Побледнел и магик, начиная понимать, что ошибся в расположении к себе императрицы и что лицо, которое она обещала прислать к нему, совсем не из тех, чье появление может обрадовать.

Он ожидал, что Ковалинская объяснит ему все. Но та, придя в себя, со страхом оглядывалась, как бы с тем, чтобы удостовериться, что никто не видал ее беседующей в павильоне с графом. Затем быстрым движением закутав голову шалью, она промолвила дрожащим, смущенным, прерывающимся голосом:

– Извините, господин Калиостро! Я должна спешить… Я не могу долее оставаться с вами… И вообще наше знакомство должно прекратиться… совсем прекратиться… Без разрешения властей магические собрания происходить не могут… И вообще… Прощайте, господин Калиостро! Желаю вам счастливого пути!

И госпожа Ковалинская скользнула мимо пораженного магика, выбежала из павильона и пропала в ближайшей аллее.

Степан Иванович Шешковский заведывал при Екатерине секретными делами и тайной полицией. Одно его имя наводило смертельный ужас

ГЛАВА LXXIX

Новые успехи

Распространившийся слух о том, что граф Калиостро был удостоен высочайшей беседы в китайской пагоде на даче обер-шталмейстера Льва Александровича Нарышкина «Левенталь», вновь и на высочайшую ступень возвел внимание двора и света к заграничному магику.

Если странный прием в Гатчине тонкими политиками объяснился в столь благоприятном смысле для Калиостро, то встреча с государыней не оставляла сомнений в успехе графа. Когда бросились расспрашивать Нарышкина, он объяснил, что свидание с государыней устроено было у него прежде всего потому, что она сама так захотела. И что за Калиостро хлопотали многие перед ее величеством; между прочим, молодой граф Бобринский, присутствуя на завтраках в баболовском «Лягушечнике», благоприятствовал магику.
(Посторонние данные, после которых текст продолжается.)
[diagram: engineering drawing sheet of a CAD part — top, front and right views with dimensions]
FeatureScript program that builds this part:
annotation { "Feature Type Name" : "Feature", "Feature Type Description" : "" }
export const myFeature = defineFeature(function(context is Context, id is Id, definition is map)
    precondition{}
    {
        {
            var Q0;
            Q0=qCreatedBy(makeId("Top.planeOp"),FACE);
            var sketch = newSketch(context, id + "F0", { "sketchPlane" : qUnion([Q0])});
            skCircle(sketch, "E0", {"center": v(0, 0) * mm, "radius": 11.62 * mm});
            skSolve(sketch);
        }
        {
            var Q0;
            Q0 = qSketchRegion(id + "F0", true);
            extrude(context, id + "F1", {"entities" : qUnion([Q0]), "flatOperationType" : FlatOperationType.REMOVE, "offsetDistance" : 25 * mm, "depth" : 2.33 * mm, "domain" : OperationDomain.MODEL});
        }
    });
Что государыня осталась им довольна, не может быть сомнения. Она вышла из Китайского домика с улыбкой и хвалила остроумие и ловкость итальянца. С особенной благосклонностью отзывалась она об одном фокусе алхимика с плоским волшебным кольцом. Впрочем, в чем он состоял, не объяснила. Молва, подхватив рассказ Нарышкина, понесла его по городу из уст в уста, причем он стал дополняться, обрастать подробностями, переделываться, и скоро уже в точности сообщали, что говорила императрица и как отвечал магик и чем подтвердил свое искусство.

Что касается кольца, то рассказывали, будто бы государыня сняла с руки бриллиантовый перстень и забросила его в воды залива, предложив магику достать. Магик стал читать заклинания, и вдруг появился коршун; в клюве он держал рыбу, которую уронил к ногам императрицы. Перстень оказался у рыбы под жаброй…

Рассказывали и многое другое. Перед домом магика и его супруги ежедневно был съезд карет. Особенно добивались свидания с Серафимой Калиостро дамы не первой юности, так как молва о продаваемой ею чудесной омолаживающей мази гремела по городу.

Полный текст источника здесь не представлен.